» DIRECTIONS FOR THIS TASK: Copy the entries exactly. Leave out any pictures.

------ DATA ------

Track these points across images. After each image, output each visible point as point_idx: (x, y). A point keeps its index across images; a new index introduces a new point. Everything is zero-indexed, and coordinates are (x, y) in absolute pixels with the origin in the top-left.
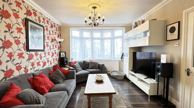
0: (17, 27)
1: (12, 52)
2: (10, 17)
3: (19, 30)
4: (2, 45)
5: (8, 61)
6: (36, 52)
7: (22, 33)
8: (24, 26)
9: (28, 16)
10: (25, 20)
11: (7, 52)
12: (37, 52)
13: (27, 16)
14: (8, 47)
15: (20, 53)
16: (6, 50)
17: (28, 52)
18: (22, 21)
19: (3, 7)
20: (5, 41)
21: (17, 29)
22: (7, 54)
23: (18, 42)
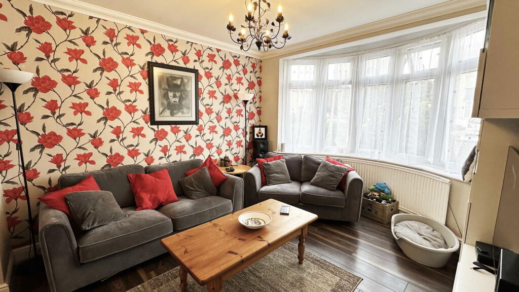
0: (130, 83)
1: (120, 127)
2: (116, 67)
3: (135, 87)
4: (103, 115)
5: (112, 141)
6: (173, 126)
7: (141, 92)
8: (144, 79)
9: (155, 57)
10: (149, 67)
11: (110, 126)
12: (178, 126)
13: (152, 58)
14: (113, 119)
15: (136, 127)
16: (109, 122)
17: (155, 127)
18: (141, 70)
19: (104, 53)
20: (107, 109)
21: (131, 85)
22: (112, 130)
23: (131, 109)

------

» OUTPUT BELOW:
Track these points across images. After each image, output each visible point as point_idx: (x, y). A point keeps its index across images; a new index introduces a new point. Everything is zero-indexed, and coordinates are (x, y) in absolute pixels with the origin in the top-left.
0: (17, 27)
1: (12, 52)
2: (10, 17)
3: (19, 30)
4: (2, 45)
5: (8, 61)
6: (36, 52)
7: (22, 33)
8: (24, 26)
9: (28, 16)
10: (25, 20)
11: (7, 52)
12: (37, 52)
13: (27, 16)
14: (8, 47)
15: (20, 53)
16: (6, 50)
17: (28, 52)
18: (22, 21)
19: (3, 7)
20: (5, 41)
21: (17, 29)
22: (7, 54)
23: (18, 42)
0: (130, 83)
1: (120, 127)
2: (116, 67)
3: (135, 87)
4: (103, 115)
5: (112, 141)
6: (173, 126)
7: (141, 92)
8: (144, 79)
9: (155, 57)
10: (149, 67)
11: (110, 126)
12: (178, 126)
13: (152, 58)
14: (113, 119)
15: (136, 127)
16: (109, 122)
17: (155, 127)
18: (141, 70)
19: (104, 53)
20: (107, 109)
21: (131, 85)
22: (112, 130)
23: (131, 109)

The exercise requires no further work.